EXCERPTED TEXT ::
__________

In a previous blog, I suggested some local nature reserves to explore near my home in Virginia. Understanding what a nature reserve is and its importance to future generations will help in motivating the public to take more interest in them and to support them. These nature reserves or preserves are home to numerous flora and fauna. Many of them have made the U.S. Fish & Wildlife Service’s protected species list to help ensure their survival. Let’s take a look at some of the threatened or endangered wildlife in nature reserves on the east coast.
1) American Alligator — These reptiles are related to the crocodile and can be found in the southeast region of the U.S., including Florida, Georgia and North Carolina. They have made the list because of hunting, poaching and loss of habitat. Recently, a massive 20-foot long alligator was spotted at the Circle B Bar Reserve in Lakeland, Florida.
2) Piping Plover — A bird known for its small size and yellow legs, it searches gravelly beaches for food. Its survival is threatened due to human activity on beaches. The number of this species is dwindling and has almost disappeared from the Great Lakes region.

__________

EXTRACTED DATA ::
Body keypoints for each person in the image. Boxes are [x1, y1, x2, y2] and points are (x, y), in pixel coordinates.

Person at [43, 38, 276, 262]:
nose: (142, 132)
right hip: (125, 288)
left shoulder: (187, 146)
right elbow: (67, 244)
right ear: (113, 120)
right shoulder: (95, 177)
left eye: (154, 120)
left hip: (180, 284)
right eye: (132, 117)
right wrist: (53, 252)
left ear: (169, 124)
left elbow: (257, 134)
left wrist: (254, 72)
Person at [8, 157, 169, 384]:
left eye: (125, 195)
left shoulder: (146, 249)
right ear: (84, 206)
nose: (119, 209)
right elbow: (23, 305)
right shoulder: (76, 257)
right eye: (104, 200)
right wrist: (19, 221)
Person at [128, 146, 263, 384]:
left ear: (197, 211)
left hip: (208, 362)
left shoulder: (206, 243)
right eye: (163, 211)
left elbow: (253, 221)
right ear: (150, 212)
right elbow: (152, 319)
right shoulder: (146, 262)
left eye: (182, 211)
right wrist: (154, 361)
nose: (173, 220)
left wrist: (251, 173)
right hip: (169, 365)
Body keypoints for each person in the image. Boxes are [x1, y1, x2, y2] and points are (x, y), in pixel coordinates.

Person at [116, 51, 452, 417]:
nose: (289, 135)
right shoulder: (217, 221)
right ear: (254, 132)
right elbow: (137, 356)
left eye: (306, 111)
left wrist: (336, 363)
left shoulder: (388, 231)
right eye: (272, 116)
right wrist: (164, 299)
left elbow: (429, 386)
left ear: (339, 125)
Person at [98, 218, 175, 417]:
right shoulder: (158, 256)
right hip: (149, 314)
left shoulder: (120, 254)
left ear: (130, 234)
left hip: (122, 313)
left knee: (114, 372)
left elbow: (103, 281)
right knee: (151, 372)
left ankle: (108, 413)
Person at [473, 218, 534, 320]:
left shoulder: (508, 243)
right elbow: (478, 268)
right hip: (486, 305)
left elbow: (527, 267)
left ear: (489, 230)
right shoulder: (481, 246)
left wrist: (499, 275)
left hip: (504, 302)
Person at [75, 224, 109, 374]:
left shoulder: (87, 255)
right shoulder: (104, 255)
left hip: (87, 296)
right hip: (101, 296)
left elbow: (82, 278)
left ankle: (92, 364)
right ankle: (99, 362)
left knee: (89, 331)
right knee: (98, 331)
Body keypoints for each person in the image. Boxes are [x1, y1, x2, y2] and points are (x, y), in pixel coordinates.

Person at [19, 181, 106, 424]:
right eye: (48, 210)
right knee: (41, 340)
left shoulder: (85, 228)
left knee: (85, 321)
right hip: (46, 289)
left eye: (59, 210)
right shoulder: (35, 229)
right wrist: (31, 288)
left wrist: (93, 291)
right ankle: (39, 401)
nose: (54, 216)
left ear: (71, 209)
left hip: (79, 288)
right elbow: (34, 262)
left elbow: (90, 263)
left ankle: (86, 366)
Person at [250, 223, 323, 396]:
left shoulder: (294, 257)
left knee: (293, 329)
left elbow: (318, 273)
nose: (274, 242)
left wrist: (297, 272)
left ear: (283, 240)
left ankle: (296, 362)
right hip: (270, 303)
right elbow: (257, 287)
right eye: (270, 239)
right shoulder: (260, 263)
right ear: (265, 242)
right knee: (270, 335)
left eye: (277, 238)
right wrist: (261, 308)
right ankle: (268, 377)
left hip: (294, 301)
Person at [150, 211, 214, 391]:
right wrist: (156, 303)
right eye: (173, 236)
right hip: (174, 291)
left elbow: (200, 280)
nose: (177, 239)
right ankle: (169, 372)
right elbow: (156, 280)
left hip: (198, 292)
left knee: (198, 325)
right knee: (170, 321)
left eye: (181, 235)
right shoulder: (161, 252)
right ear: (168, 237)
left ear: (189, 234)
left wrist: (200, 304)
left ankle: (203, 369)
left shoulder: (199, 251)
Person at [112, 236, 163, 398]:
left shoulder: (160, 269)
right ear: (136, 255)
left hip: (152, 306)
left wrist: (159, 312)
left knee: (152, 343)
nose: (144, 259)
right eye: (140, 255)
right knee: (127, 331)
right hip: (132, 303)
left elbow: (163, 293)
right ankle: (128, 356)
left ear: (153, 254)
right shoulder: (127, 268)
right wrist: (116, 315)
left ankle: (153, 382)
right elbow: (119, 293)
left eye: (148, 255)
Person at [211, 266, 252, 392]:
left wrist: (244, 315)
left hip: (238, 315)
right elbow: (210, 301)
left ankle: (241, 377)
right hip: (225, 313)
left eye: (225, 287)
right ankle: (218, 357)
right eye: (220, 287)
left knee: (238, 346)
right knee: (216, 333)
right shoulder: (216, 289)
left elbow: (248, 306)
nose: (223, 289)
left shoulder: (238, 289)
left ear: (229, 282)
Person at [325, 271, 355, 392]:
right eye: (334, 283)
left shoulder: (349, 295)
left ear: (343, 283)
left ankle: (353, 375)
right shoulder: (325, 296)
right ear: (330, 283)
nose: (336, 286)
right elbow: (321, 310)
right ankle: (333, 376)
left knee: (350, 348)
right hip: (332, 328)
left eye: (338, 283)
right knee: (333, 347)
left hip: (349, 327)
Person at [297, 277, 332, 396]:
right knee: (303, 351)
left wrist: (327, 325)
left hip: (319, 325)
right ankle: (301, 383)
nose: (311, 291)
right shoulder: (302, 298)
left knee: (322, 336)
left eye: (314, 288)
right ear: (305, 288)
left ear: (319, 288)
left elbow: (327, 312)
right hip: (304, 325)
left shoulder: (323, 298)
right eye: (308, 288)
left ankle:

__________

REQUIRED TASKS ::
**1.** Can you condense the paragraph beginning "2) Piping Plover" from the blog post about nature reserves into a brief list that keeps its main facts?
**2.** How would the blog post about nature reserves go on after its last sentence? Write the next part.
The data is separate material and has no connection to the blog post about nature reserves.

TASK RESPONSES ::
**1.**
- Small bird with yellow legs
- Searches gravelly beaches for food
- Threatened by human activity on beaches
- Numbers dwindling; almost gone from the Great Lakes region

**2.**
3) Hay’s Spring Amphipod — Resembling a shrimp, this crustacean can be found in the crevasses and cracks of freshwater springs. What is interesting is that they are blind due to living in dark, small spaces. They have been found in Washington, D.C.’s Rock Creek Park.
4) New England Cottontail Rabbit — Found in parts of New England and New York, this rabbit is the only rabbit native to New England. The population is low due to the loss of young forest habitats, which consist of brush, densely growing trees and shrubs. Development, timber harvesting and wildfires are just a few reasons why young forests aren’t plentiful. It’s important to note that certain wildlife lives in young forests during certain parts of their life cycles.
5) Swamp Pink – A pink, cone-like plant, the Swamp Pink is found in wetlands and seepage areas in freshwater swamps in New Jersey, Delaware, Maryland, Georgia, North Carolina and South Carolina. Its protection became necessary as a result of many factors, including development, trampling, collecting, timber operations and habitat degradation, (e.g. sewage treatment discharge).
The majority of the wildlife that is protected in nature reserves are birds, reptiles, insects, and amphibians. Each state in our nation has its own list of wildlife that needs to be protected. Unfortunately, the lists keep growing for a myriad of reasons. It’s not too late to become involved in helping some of these species and their habitats flourish.